Top-Ergebnisse auf Parteitagen

Bis heute wird Schwesig unterschätzt. Gerade von Männern. Dabei hat sie seit einem Jahrzehnt Regierungsämter inne, was sie von anderen SPD-Hoffnungen wie Katarina Barley und Franziska Giffey unterscheidet. Selbst in der SPD hält sich hartnäckig die Umschreibung „Küstenbarbie“, was die frühere Finanzbeamtin und verheiratete Mutter von Julia und Julian, die in Schwerin in Kita und Schule gehen, mehrfach diskriminiert: blond, ostdeutsch, Frau.

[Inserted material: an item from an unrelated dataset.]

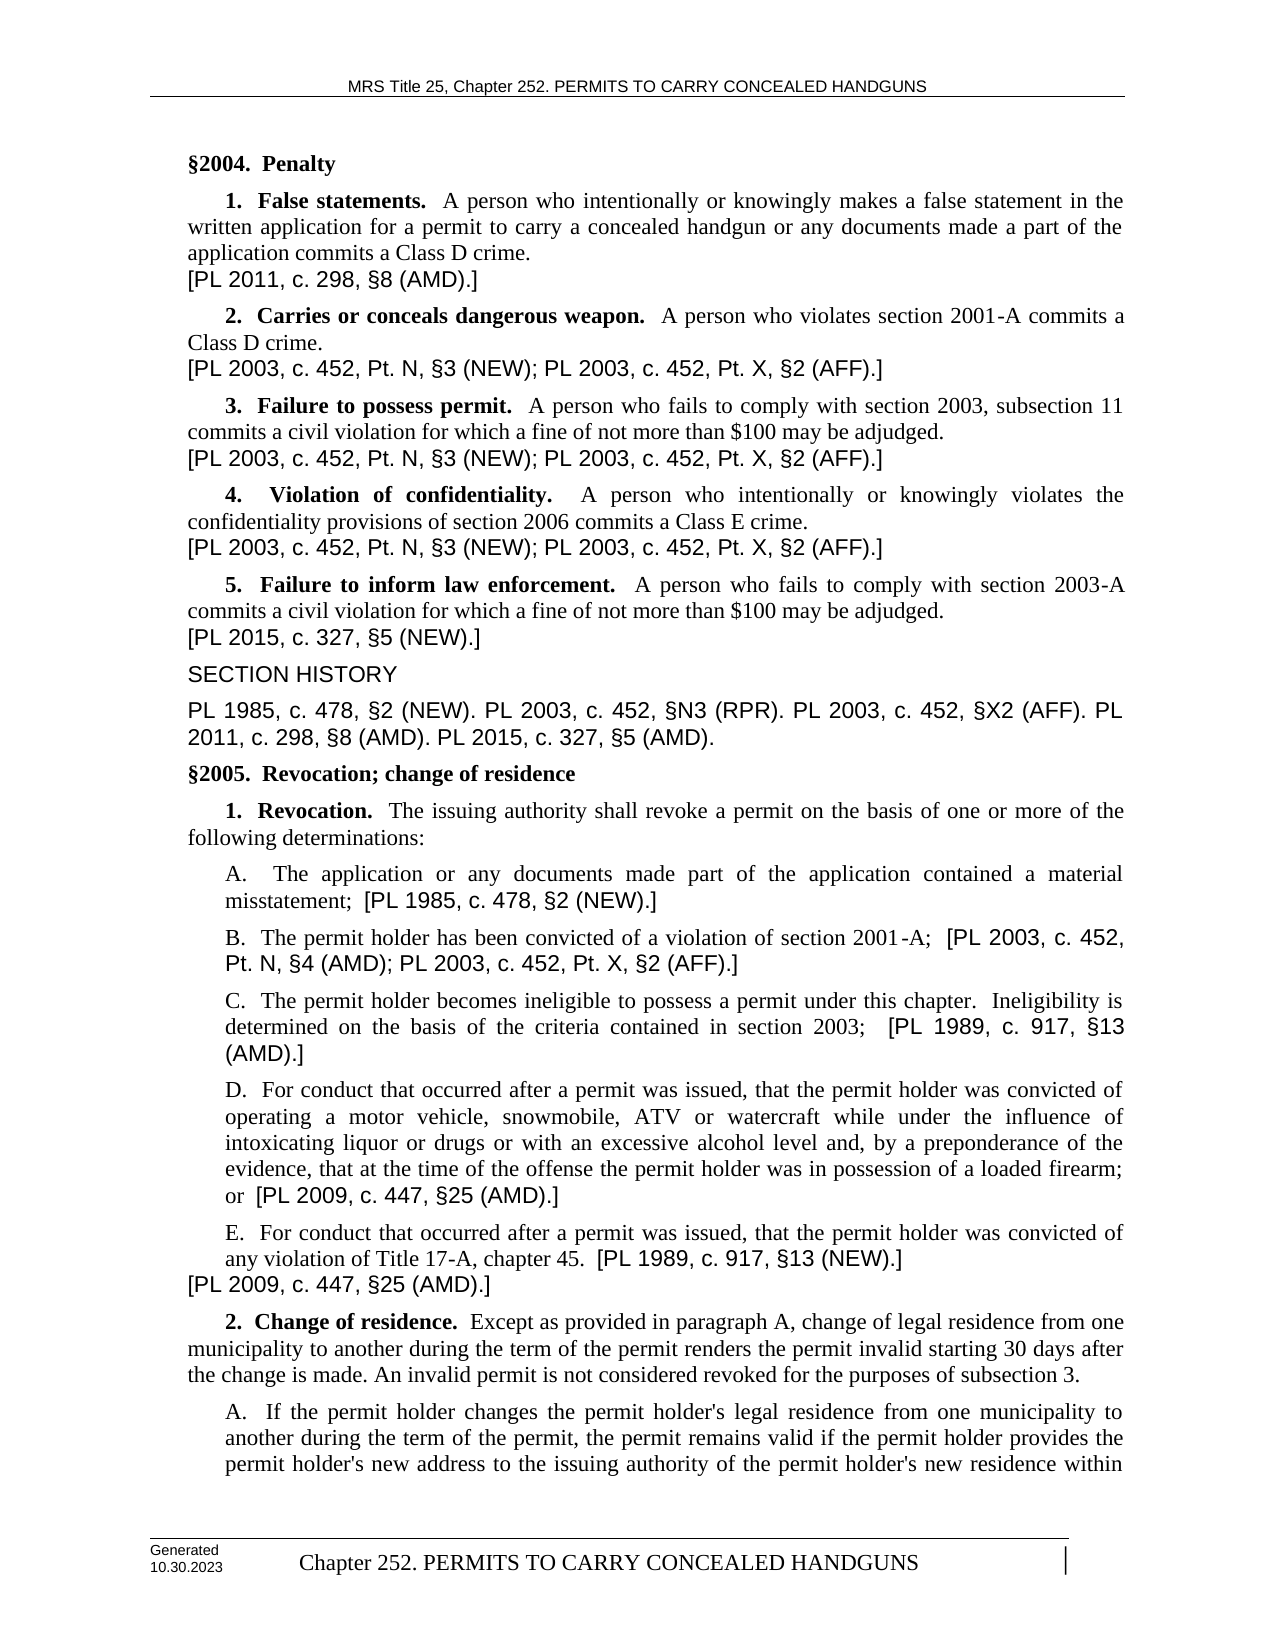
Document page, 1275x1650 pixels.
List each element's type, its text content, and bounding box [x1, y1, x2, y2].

Öffentlich tritt Schwesig – außer, die AfD ist in der Nähe – fast immer verbindlich auf. Ihre teils strenge und belehrende Art kommt nicht überall gut an. Auf Parteitagen erhält sie aber stets Top-Ergebnisse. Sie kann hart gegen Mitarbeiter sein, ihre Kontrollwut ist bekannt. Jedes Detail will sie absegnen. Minister, die Sellering an der langen Leine ließ, bekommen von ihr „Zuckerbrot und Peitsche“, wie es heißt. Dass Schwesigs Karriere in Schwerin noch nicht zu Ende ist, davon ist sie selbst wohl am meisten überzeugt.